Charles Ellicott Commentary
"And they shall go forth, and look upon the dead bodies of the men that have transgressed against me: for their worm shall not die, neither shall their fire be quenched; and they shall be an abhorring unto all flesh." — Isaiah 66:24 (ASV)
And they shall go forth ... —As at the close of Isaiah 48 and Isaiah 57, each ending a great section of the volume, so here, the vision of restoration and blessedness is balanced by that of the righteous condemnation of the wicked. The outward imagery is suggested, as in Joel 3:12; Zechariah 14:12, by that of the great battle of the Lord (Isaiah 66:15–16). Those who are slain in that battle are thought of as filling the valleys around Jerusalem, especially the valley of Jehoshaphat (“Jehovah judges”), devoured by worms, or given to the flames.
Taken strictly, therefore, the words do not speak of the punishment of the souls of men after death, but of the defeat and destruction on earth of the enemies of Jehovah. The words that tell us that “the worm shall not die” and that “the fire shall not be quenched” point, however, to something more than this, to be read between the lines. And so those words became the starting-point of the thoughts of later Judaism regarding Gehenna (Judith 16:17, and the Targum on this passage), of the words in which our Lord Himself expressed what, at least, seemed to express those thoughts (Mark 9:44–48), and of the dominant eschatology of Christendom.
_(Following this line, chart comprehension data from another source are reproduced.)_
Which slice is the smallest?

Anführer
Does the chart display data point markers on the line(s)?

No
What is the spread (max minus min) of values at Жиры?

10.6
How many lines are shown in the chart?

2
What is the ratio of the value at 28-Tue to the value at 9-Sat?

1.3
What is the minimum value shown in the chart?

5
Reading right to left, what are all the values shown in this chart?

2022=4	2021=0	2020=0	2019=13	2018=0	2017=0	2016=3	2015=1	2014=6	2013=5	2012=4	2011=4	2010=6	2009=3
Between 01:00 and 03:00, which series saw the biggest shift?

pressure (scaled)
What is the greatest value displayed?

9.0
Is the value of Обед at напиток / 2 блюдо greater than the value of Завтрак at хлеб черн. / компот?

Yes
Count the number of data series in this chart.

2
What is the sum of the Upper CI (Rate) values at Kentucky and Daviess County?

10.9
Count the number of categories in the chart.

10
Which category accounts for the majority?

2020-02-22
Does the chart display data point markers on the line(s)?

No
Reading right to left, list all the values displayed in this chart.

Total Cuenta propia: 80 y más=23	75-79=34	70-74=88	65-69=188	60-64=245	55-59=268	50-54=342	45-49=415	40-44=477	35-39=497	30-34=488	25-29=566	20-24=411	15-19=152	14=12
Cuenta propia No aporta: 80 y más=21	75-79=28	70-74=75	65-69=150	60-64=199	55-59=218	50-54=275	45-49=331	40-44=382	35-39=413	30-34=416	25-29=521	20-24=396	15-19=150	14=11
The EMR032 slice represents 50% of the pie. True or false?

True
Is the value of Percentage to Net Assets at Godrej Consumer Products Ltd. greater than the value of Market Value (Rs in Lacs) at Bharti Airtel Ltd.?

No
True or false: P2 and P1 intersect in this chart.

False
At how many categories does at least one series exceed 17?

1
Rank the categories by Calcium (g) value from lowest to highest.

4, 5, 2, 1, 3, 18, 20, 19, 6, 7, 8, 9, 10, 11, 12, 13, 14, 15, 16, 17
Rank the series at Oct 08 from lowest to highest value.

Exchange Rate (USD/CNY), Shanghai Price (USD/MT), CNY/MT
Even when taken this way, however, with this wider range, it is still a question whether the words are to be taken literally or figuratively (though this, perhaps, is hardly a question); whether the bodies, which represent souls, are thought of as not destroyed but only tormented, or as consumed to nothing by the fire and by the worm; and whether those two agents represent sufferings of sense or spirit. The one aspect of the future life which these words tend to exclude is that which presents the idea of a suffering that may be purifying. That idea is not without apparent support in other passages of Scripture (e.g.,Romans 5:17–21; Romans 11:32; 1 Peter 3:19; 1 Peter 4:6); but we cannot say that it entered into the prophet’s thoughts here.
What he emphasizes is the eternal antagonism between the righteousness of God and man’s unrighteousness, and this involves the punishment of the latter as long as it exists. In any case, there is a strange solemnity in this being the last word of the prophet’s book of revelation, just as there is a similar awfulness in the picture of the final judgment, which appears in Matthew 25:46, almost at the close of our Lord’s public teaching. Cheyne quotes an unusual rubric of the Jewish ritual: that when this chapter, or Ecclesiastes 12, or Malachi 3, was read in the synagogue, the second to last verse should be repeated after the last, so that mercy might appear triumphant in the end, after and over judgment.